И вдруг объяснение пришло к нему будто вспышка молнии, и он поспешил к своему лабораторному столу, все еще заставленному колбами с отбитыми горлышками; такое запустение красноречиво свидетельствовало об унынии и упадке духа.

Он открыл шкаф и достал одну из колб. У него было предчувствие, что напал на след; он докажет Нидхему, что не ошибся и на этот раз. Еще до того, как Спалланцани доказал это, он испустил вздох облегчения – настолько был уверен, что нашел причину слышанного им шипения воздуха. Он осмотрел разбитые колбы и сказал с улыбкой:

«У всех колб, которыми я пользуюсь, довольно широкое горлышко. Когда я их запаиваю на огне, требуется сильно нагревать их, чтобы расплавить стекло и плотно закрыть отверстие. Вот этот-то нагрев и выгоняет воздух из колбы перед запаиванием. Ничего удивительного в том, что воздух устремляется в колбу, когда я отламываю горлышко».

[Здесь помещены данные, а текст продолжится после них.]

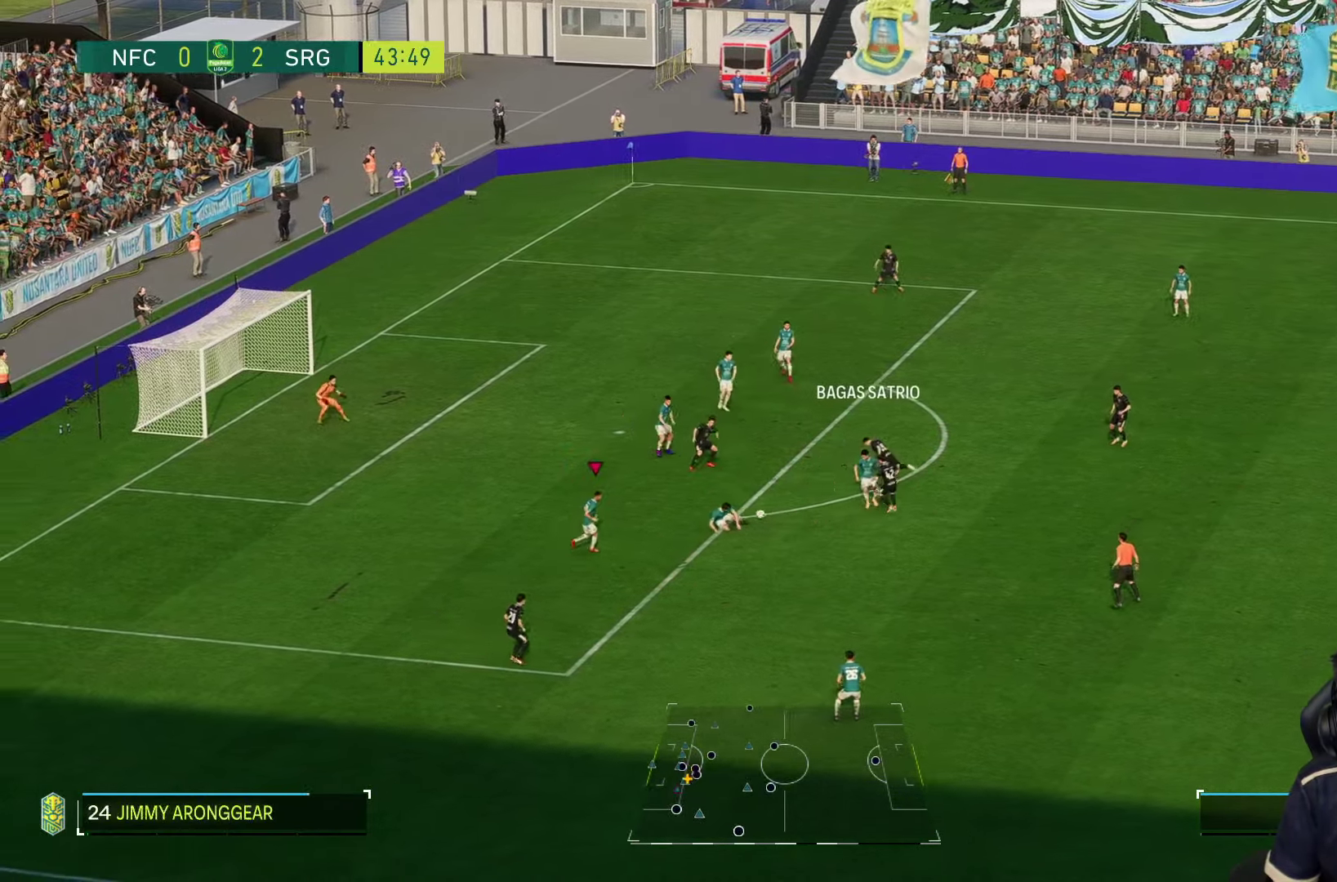
{"buttons": [], "left_stick": "down-right", "right_stick": "center", "events": [[33, "R2", "up"], [216, "L2", "up"]]}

Очевидно, предположение Нидхема, что кипячение колбы понижает упругость заключенного в ней воздуха, – вздор и больше ничего! Но как это доказать? Как запаять колбу, не выгоняя из нее воздуха? Дьявольская изобретательность и тут пришла ему на помощь. Он взял новую колбу, насыпал в нее семян и налил чистой воды. Затем он стал прогревать горлышко на огне до тех пор, пока оно почти не спаялось, так что в нем осталась одна только маленькая дырочка – очень узкое отверстие, через которое свободно мог проходить воздух. Затем он позволил колбе полностью остыть – теперь плотность воздуха внутри колбы была такой же, как и снаружи. Тогда он использовал слабенькое пламя для запайки оставшегося отверстия, и колба оказалась запаяна, не потеряв ни одной капли воздуха. С довольным видом он положил колбу в кипящую воду и в течение часа наблюдал, как она там перекатывается, сам же при этом декламировал стихи и напевал песенки.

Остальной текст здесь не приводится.